A ceremony to celebrate the creation of a revamped Sto:lo child protection agency was held Thursday at The Landing Sports Centre in Chilliwack.
But it appears the agency – which still carries the Xyolhmeylh name of the earlier version – is not supported by all Sto:lo communities, and it may not lead to a healing of the political rift that split the Sto:lo into two camps, the Sto:lo Nation and the Sto:lo Tribal Council.
Differences over child protection as delivered by Xyolhmeylh was one of the main factors in the 2004 break-up, and differences over child apprehension policy remain.

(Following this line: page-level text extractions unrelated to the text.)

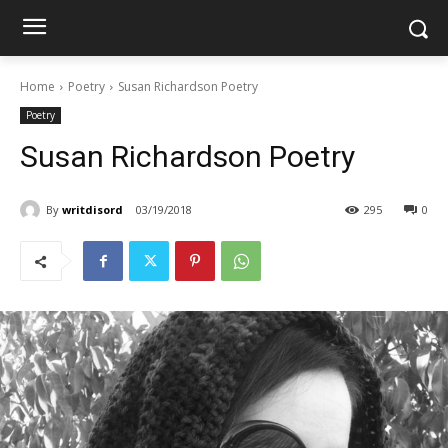
Home
Poetry
Susan Richardson Poetry
Poetry
Susan Richardson Poetry
By
writdisord
03/19/2018
295
0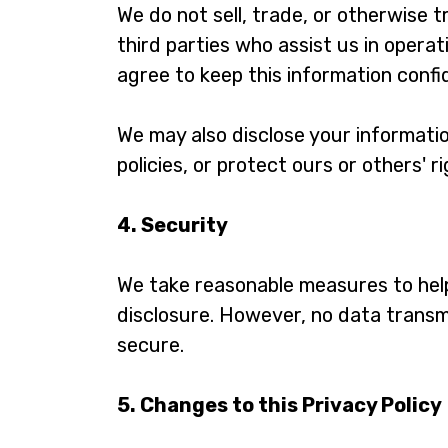
We do not sell, trade, or otherwise 
third parties who assist us in operat
agree to keep this information confid
We may also disclose your informatio
policies, or protect ours or others' r
4. Security
We take reasonable measures to help
disclosure. However, no data transm
secure.
5. Changes to this Privacy Policy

Sheila Schmidt, president of the newly-created Fraser Valley Aboriginal Children and Family Services Society, which now operates the Xyolhmeylh agency, would not comment on that policy Thursday, saying it is a political issue and the board is a non-political body.

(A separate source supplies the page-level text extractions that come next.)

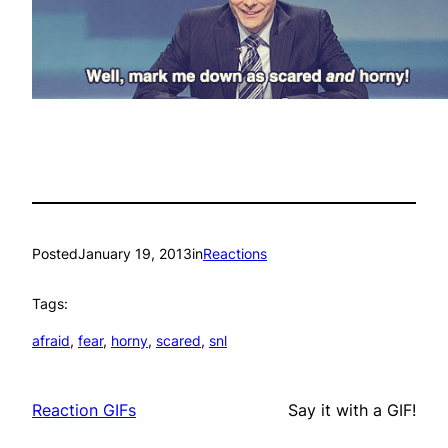
Posted
January 19, 2013
in
Reactions
Tags:
afraid
, 
fear
, 
horny
, 
scared
, 
snl
Reaction GIFs
Say it with a GIF!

“Today, we’re celebrating moving forward,” she said. “Today, we’re celebrating the passing of the reins from the ministry to the Fraser Valley.”
In 2007, the B.C. Children and Families Ministry took over day-to-day operations of the troubled agency, but on Dec. 17 last year, a delegation enabling agreement was signed by provincial and federal officials that returned control of Xyolhmeylh back into the hands of the aboriginal community.

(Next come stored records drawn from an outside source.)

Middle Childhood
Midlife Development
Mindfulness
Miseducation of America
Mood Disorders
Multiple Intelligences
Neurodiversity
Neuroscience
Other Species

Deb Foxcroft, assistant deputy minister at the children’s ministry, said the agreement that will allow the Sto:lo to provide care for their own children, as well as those from other aboriginal groups like the Metis and “urban” children living off-reserve, was “a long time coming.”
“There’s been a lot of blood and sweat and tears to get to this place,” she said. “Now we shed tears of joy.”
She said aboriginal children will get care based on their own culture and traditions.
“This is where children belong, and this is where they need to be,” she said.
Barb Walsh, the ministry’s Fraser region representative, said the board was an “inspiration” for its “vision” and its hard work turning the vision into reality.
“You’ve created a vision and developed a vision and worked toward a vision,” she said. “It’s been a remarkable thing to watch.”
“The vision for delivering services to children and families in the territory is in very capable hands,” she said.
Lawrence Roberts, a Tzeachten First Nation councillor and Sto:lo representative on the board, said, “it’s really good to know our aboriginal people are finally taking control of the children again.”
He said the best way for aboriginal children to find their identity is through their own culture and traditions.
“We’re building a stronger foundation for our children,” he said.
Cole McGillivary, executive director of the board, introduced Joanne Jefferson, the in-coming president of the society as Schmidt is leaving at the end of May.
Schmidt was wrapped in a Sto:lo blanket at the end of the Thursday ceremony, and given the last word to the audience of Xyolhmeylh staff and ministry officials.
“We have gone through so many challenges ... political issues, transition issues, but we pulled together and we achieved governance,” she said.
But the staff are the “backbone” of the agency, she added, and she urged them to leave the past behind and continue to work toward the future.
“We are in a good place now, and we all need to look forward, not backwards,” she said. “Let’s work together to build this agency stronger than ever.”